Work required: In the data below, find each line carrying the string "Example" and copy it out.
━━━ Given data
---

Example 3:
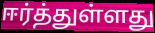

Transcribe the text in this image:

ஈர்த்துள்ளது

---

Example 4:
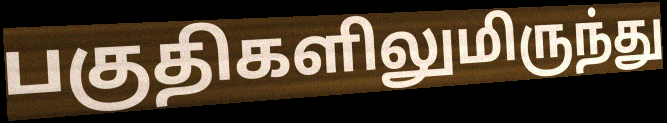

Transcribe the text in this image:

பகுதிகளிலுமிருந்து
━━━━━━
━━━ Given data
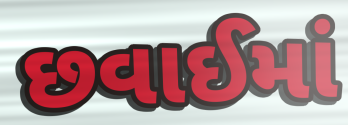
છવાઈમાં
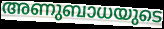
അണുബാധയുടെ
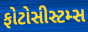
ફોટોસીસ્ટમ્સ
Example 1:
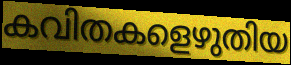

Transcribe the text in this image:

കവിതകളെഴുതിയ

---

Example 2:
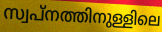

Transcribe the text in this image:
━━━━━━
Task solution:
Example 3:
Example 4:
Example 1:
Example 2:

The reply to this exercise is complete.